Curry Secret Ingredients

Everyone’s got their favorite secret ingredient that they add to curry. Some people put in chocolate, apple sauce, soy sauce, ketchup, coffee, or some crazy thing they dreamed up when they were stoned. That alone is reason enough to avoid ever going to someone’s house for curry. For me, I put in exactly nada due to my incredible whiteness. That’s Spanish for “a big cup of nothing.” I figure the S&B Curry factory employs about twenty thousand people who are all way more Japanese than I am and if there was something more delicious they could have added, they’d have already done so. Like there’s probably not some Quality Control manager saying, No, that would make our product taste too good, better not put that in. Okay, maybe you could add a bit of soy sauce, but other than that, nada.

Curry Toppings

You can eat curry without any toppings, but a lot of people (okay, me) like to add something cooling to contrast the heavy flavor. Pickled radishes or onions are good choices. But make sure to use Japanese pickles, not those damn green dilly things that come in a jar. Diced tomatoes also work. If you’ve got guests coming, like maybe some Japanese girl named Naoko or something, you can pile on some flash-fried vegetables, such as broccoli or eggplant, and she’ll say Oh, that looks so nice. To balance out any lingering feelings of health, you can also liberally apply Japanese mayonnaise to your plate while she’s not looking. But Japanese mayonnaise, not that horrible sour American stuff that comes in a jar. (Americans love stuff in jars, because it’s a step up from cans. That signifies High Class.)

How to eat Curry

Curry goes with pretty much anything—-rice, bread, hell, just dip your palms into it and it’ll taste fantastic. For me, I like rice, but then I’ve got sensitive hand parts.  I always think of Mitch Hedberg when he said, Rice is great if you’re really hungry and want to eat two thousand of something. But no matter what, use a spoon, not chopsticks, because if you eat with chopsticks, some girl named Naoko will say,

“You know, we eat curry with a spoon.

“Pass the pickled onions,” you’ll reply. “And what’s wrong with chopsticks?

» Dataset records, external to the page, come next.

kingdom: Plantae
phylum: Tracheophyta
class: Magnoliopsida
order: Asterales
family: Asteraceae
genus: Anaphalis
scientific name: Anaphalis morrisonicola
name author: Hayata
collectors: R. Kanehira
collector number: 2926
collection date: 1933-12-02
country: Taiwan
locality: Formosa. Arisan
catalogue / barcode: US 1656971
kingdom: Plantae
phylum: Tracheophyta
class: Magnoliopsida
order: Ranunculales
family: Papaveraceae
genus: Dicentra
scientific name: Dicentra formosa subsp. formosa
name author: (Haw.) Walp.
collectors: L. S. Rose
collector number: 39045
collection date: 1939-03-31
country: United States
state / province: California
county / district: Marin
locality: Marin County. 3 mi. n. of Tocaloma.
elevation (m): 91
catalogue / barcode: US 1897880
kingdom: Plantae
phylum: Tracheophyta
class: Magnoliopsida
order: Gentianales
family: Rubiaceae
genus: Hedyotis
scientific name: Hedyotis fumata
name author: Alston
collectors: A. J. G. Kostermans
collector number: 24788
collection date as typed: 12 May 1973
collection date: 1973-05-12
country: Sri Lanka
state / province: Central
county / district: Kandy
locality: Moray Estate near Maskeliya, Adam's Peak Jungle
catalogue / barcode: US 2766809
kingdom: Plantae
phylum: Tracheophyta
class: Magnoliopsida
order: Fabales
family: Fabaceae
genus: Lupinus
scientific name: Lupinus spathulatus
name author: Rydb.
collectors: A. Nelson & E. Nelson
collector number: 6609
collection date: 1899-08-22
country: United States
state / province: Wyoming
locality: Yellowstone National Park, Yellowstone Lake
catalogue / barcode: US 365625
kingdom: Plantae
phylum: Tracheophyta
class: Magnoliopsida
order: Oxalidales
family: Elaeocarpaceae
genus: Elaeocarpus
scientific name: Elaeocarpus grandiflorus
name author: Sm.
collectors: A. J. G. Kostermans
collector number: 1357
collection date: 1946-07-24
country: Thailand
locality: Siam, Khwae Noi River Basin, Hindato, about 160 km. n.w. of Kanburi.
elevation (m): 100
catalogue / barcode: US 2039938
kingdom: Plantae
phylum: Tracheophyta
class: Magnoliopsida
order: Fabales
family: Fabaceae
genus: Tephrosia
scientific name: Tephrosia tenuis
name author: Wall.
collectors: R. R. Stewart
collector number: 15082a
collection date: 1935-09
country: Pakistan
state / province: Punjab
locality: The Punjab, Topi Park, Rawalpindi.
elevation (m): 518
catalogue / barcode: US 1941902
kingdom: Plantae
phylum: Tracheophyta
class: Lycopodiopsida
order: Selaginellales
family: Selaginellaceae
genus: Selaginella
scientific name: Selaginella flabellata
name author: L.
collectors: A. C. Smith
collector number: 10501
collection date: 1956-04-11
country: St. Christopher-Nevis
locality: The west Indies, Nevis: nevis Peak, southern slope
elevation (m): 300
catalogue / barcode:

“Such a gaijin,” Naoko will snicker. “It’s too soupy for Japanese people, so we use a spoon.

“You said you didn’t even like curry. I thought your favorite food was fried chicken.

“Who doesn’t like fried chicken?

“Black people, apparently. Then how do you eat miso soup?

“With chopsticks, of course,” she’ll reply. “But that’s different.”

Well, you gotta speak truth to power, but when it comes to Naoko, I suggest you use a spoon. Anyway, if you do the whole thing right and don’t drink too much beer during the cooking process, you should be able to make a flaming vat of wonderful in about 30 minutes, which if you eat it for a month like, uh, some people I know, works out to exactly one minute of cooking per day. Okay, that’s still a lot, but it beats spending eight bucks at CoCo Ichibanya down the street on a daily basis. Curry, like love, is best made at home, or possibly out in a park. Anyway, go get some potatoes and get cooking. Heaven awaits.